Lista de exercícios:
**A)** Transcreva o trecho sobre o Saara a partir das palavras "Um dia parou" e pare depois de "5.500 anos atrás.".
**B)** De acordo com o trecho sobre o Saara, quanto tempo durou o período "verde" do deserto africano?

Trecho da página:
○ ○ ○ ○ ○ ○ ○

Um dia parou de chover: como
o Saara foi de mata com rios e gente a deserto.
Um
dos maiores desertos do planeta, o Saara já teve mata, árvores, rios, animais e
até gente morando. Mas, gradualmente, a chuva foi se tornando cada vez mais
rara, até que a área se tornou completamente árida.
O
período "verde" do deserto africano durou cerca de 5.000 anos - o
que, apesar de parecer muito, para a escala global é considerado um intervalo
curto. Foi, na verdade, um hiato: os cientistas estimam que a área era
desértica antes e viu as chuvas chegarem há 10.500 anos, para novamente
desaparecer 5.500 anos atrás.
Por
meio da análise de restos humanos e de animais encontrados em mais de 150
sítios arqueológicos, o geólogo e climatologista Stefan Kröpelin, da
Universidade de Colônia, na Alemanha, concluiu que a região que hoje é um
gigante banco de areia abrigou assentamentos humanos bem estruturados, com
criação de cabras e ovelhas.
No
setor egípcio do deserto, com as chuvas, o que era aridez se transformou em
semiárido. Gramíneas e arbustos começaram a dominar a paisagem. Pequenos lagos
se formaram atraindo animais como girafas. Mais ao sul, na região onde hoje
fica o Sudão, o clima era ainda mais convidativo à vida, com árvores, grandes
rios e animais como "elefantes, rinocerontes, crocodilos e mais de 30
espécies de peixes", enumerou o pesquisador no estudo publicado em 2006.
O
Saara nunca chegou a ser uma floresta densa, mas chegou a ter áreas de savanas
comparáveis, por exemplo, com o cerrado brasileiro.
Por que começou a chover?
A
transição do clima árido para o chuvoso no Saara deveu-se sobretudo a mudanças
naturais no movimento do planeta.
"A
ciência estabeleceu que a principal causa destas transições tem a ver, em
primeiro lugar, com parâmetros orbitais da Terra e diferenças de insolação do
Hemisfério Norte e Hemisfério Sul", disse ao UOL Carlos Nobre, climatologista do Instituto de
Estudos Avançados da Universidade de São Paulo (USP).
Com
mais chuva, chegou mais vegetação, que por sua vez protegeu o deserto da
insolação e manteve as chuvas por mais tempo, sugere outro estudo, realizado
pelo físico William Boos, da Universidade Yale, e pelo físico e cientista
ambiental Robert Korty, da Universidade Texas A&M, também nos Estados
Unidos.
E por que parou?
Os
cientistas ainda procuram respostas para entender por que a chuva que havia
chegado ao Saara foi embora. Acredita-se, novamente, ter havido uma combinação
de fatores, incluindo a ação humana.

○ ○ ○ ○ ○ ○ ○

Entradas de dados:
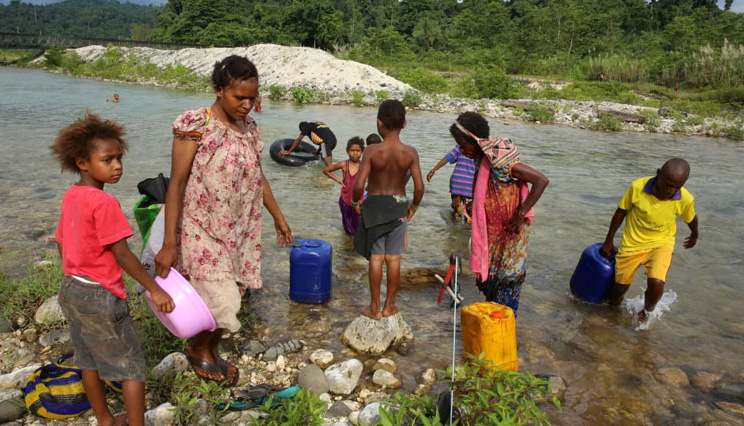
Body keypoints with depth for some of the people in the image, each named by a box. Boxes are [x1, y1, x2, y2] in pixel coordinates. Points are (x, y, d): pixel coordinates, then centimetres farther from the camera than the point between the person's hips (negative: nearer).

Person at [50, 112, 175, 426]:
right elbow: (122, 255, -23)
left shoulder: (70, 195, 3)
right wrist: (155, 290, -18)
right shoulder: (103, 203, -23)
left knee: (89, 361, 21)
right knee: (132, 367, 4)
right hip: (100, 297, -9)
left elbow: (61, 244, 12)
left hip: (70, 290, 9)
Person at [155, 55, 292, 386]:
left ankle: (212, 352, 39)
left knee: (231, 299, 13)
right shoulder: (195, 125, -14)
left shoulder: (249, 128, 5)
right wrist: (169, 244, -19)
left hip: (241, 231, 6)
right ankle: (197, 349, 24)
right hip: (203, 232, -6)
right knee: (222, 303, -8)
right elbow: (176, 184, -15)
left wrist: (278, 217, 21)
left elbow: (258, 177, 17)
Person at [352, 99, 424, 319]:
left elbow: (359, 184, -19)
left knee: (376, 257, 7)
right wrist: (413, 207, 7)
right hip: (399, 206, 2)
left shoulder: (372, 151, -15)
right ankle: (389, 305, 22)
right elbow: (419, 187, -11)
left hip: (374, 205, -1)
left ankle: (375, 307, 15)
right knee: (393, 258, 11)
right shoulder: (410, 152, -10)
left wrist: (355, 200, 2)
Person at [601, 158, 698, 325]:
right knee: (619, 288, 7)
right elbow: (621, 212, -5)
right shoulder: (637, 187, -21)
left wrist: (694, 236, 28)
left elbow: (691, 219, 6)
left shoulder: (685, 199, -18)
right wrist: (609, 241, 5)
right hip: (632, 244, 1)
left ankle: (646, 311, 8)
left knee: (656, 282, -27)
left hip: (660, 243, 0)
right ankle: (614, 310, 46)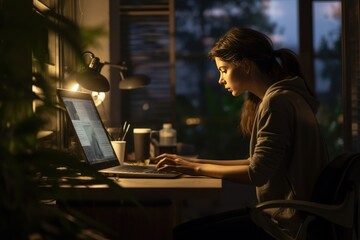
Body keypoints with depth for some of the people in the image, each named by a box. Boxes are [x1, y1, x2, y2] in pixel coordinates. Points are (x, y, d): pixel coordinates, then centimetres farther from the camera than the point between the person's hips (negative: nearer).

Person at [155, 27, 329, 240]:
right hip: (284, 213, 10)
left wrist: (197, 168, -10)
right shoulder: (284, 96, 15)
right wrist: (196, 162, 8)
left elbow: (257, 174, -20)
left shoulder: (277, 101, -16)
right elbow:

○ ○ ○ ○ ○ ○ ○

Respostas:
**A)**
Um dia parou de chover: como
o Saara foi de mata com rios e gente a deserto.
Um
dos maiores desertos do planeta, o Saara já teve mata, árvores, rios, animais e
até gente morando. Mas, gradualmente, a chuva foi se tornando cada vez mais
rara, até que a área se tornou completamente árida.
O
período "verde" do deserto africano durou cerca de 5.000 anos - o
que, apesar de parecer muito, para a escala global é considerado um intervalo
curto. Foi, na verdade, um hiato: os cientistas estimam que a área era
desértica antes e viu as chuvas chegarem há 10.500 anos, para novamente
desaparecer 5.500 anos atrás.

**B)** Cerca de 5.000 anos.